Rants

The Abuse@ Email Address

Possibly the Most Important Part of Setting Up a Mail Server

January 7, 2007

Just about everyone acknowledges the problem of spam. The notable exception being spammers, who think that spamming is great. a notion that is reinforced by the people who fall prey to their scams and purchase their snake oil or buy into their scheme.

The Abuse@ Address Is Required

The abuse@ address is required by RFC 2142 (this annotated copy of the RFC is provided courtesy of rfc-ignorant.org). The purpose of the abuse@ address is to receive complaints about inappropriate behavior on that network or in that IP range.

Messages to the Abuse@ Address Are Often Blocked

Unfortunately, many mail servers are configured with antivirus, anti-spyware, and anti-spam software that blocks certain kinds of messages to all addresses to those servers. This filtering appears to be a violation of the RFC.

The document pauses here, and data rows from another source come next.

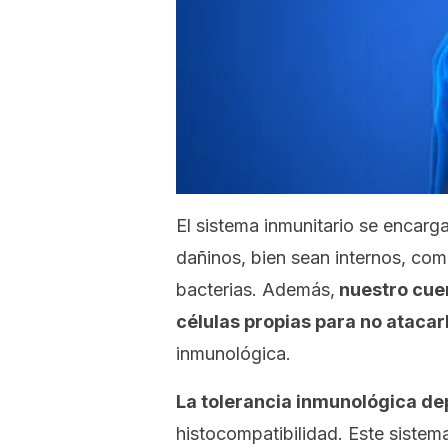
El sistema inmunitario se encarg
dañinos, bien sean internos, com
bacterias. Además,
nuestro cuer
células propias para no atacar
inmunológica.
La tolerancia inmunológica d
histocompatibilidad. Este siste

Blocking Messages to Abuse@ Is a Problem

The problem with this filter of the abuse@ address is that this will prevent many complaints from getting through to the system administrators. This results in the system administrators and network administrators either deliberately or inadvertently, supporting the spammers and phishers on their networks.

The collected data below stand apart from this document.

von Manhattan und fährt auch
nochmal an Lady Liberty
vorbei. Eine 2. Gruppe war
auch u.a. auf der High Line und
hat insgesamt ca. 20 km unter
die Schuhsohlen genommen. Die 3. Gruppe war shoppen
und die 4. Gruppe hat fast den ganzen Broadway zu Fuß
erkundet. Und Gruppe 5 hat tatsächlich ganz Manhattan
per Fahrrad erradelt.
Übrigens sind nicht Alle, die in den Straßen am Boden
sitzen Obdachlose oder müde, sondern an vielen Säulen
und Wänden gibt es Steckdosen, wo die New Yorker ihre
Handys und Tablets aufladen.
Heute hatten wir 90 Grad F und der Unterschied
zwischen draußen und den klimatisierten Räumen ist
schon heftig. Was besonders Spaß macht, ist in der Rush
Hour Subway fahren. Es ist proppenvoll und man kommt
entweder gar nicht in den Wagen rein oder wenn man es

Blocking Complaints Promotes Spam and Phishing

How does this support the spammers and phishers? Very clearly, actually. If spam comes from a network, or if spam that 'spamvertizes' a domain hosted on that network results in a complaint to that network's administrators, the spam filter may see the complaint itself as spam and block it. This results in the administrator not seeing the complaint. If the administrator has no information on abusive behavior taking place on his or her network, the administrator will not investigate the case and will not take action against the abuser. This encourages the abuser to commit the act of abuse again, or to expand the abuses he or she is committing. In addition, this allows the network administrators to live under the delusion that their network is clean and safe, meanwhile developing a bad reputation for themselves and their network.

Filtering Email to the Abuse@ Address Is Bad

Not only does filtering complaints to the abuse@ address support spammers and tarnish the reputation of the network thus filtered, it would also appear to violate the RFC, because when this mailbox is filtered, it is no longer "valid and supported" from the viewpoint of the end user trying to communicate with the organization.

Can Network Administrators Protect System Addresses from Spam?

This, however, does not require that network and system administrators open their standard or system-level mailboxes to all incoming messages. Basic protection methods, such as greylisting should not interfere with the delivery of legitimate complaints about spam or phishing (or other forms of network abuse), but should protect these mailboxes from the majority of spam. This is because techniques like greylisting do not interfere with the delivery of email by legitimate servers.